◆ **DESCRIPTION OF THE TASK**
Make an exact copy of all the entries, but do not reproduce the pictures.

◆ **DATASET ENTRIES**
★ ★ ★ ★ ★ ★ ★

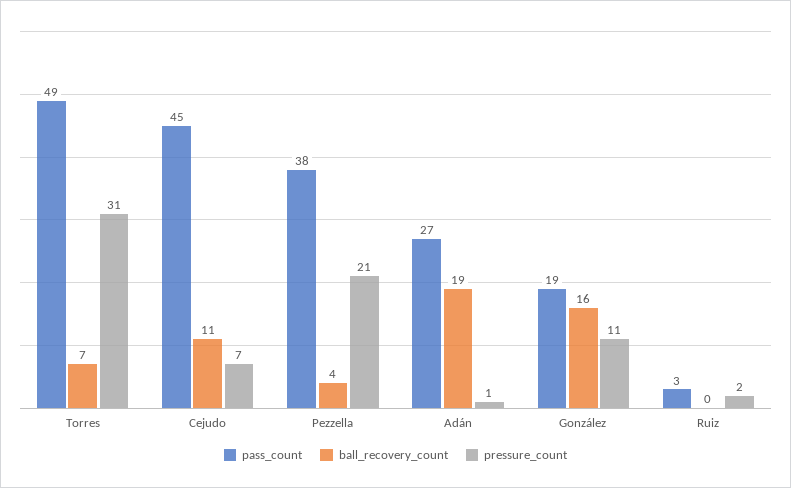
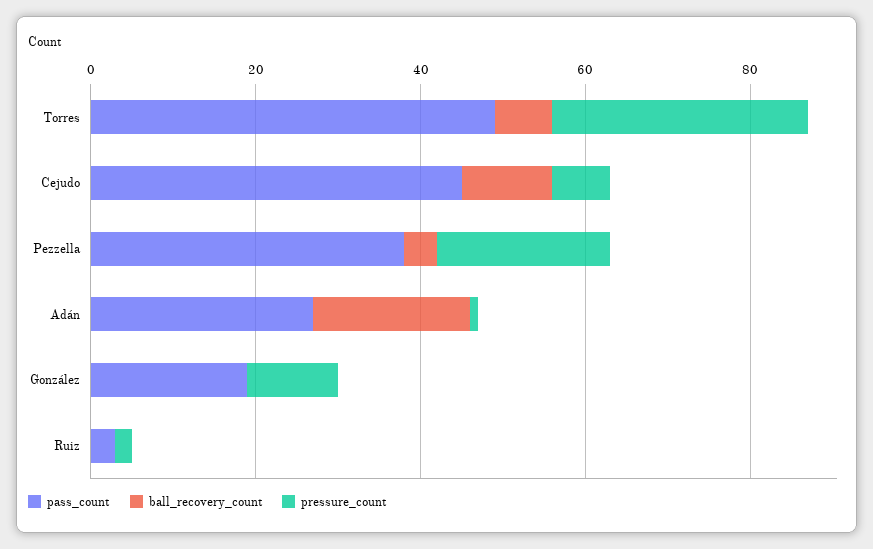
  {
    "pass_count": {
      "Torres": 49,
      "Cejudo": 45,
      "Pezzella": 38,
      "Adán": 27,
      "González": 19,
      "Ruiz": 3
    },
    "ball_recovery_count": {
      "Torres": 7,
      "Cejudo": 11,
      "Pezzella": 4,
      "Adán": 19,
-     "González": 16,
+     "González": 0,
      "Ruiz": 0
    },
    "pressure_count": {
      "Torres": 31,
      "Cejudo": 7,
      "Pezzella": 21,
      "Adán": 1,
      "González": 11,
      "Ruiz": 2
    }
  }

★ ★ ★ ★ ★ ★ ★

◆ **EXPECTED ANSWER**
  {
    "pass_count": {
      "Torres": 49,
      "Cejudo": 45,
      "Pezzella": 38,
      "Adán": 27,
      "González": 19,
      "Ruiz": 3
    },
    "ball_recovery_count": {
      "Torres": 7,
      "Cejudo": 11,
      "Pezzella": 4,
      "Adán": 19,
-     "González": 16,
+     "González": 0,
      "Ruiz": 0
    },
    "pressure_count": {
      "Torres": 31,
      "Cejudo": 7,
      "Pezzella": 21,
      "Adán": 1,
      "González": 11,
      "Ruiz": 2
    }
  }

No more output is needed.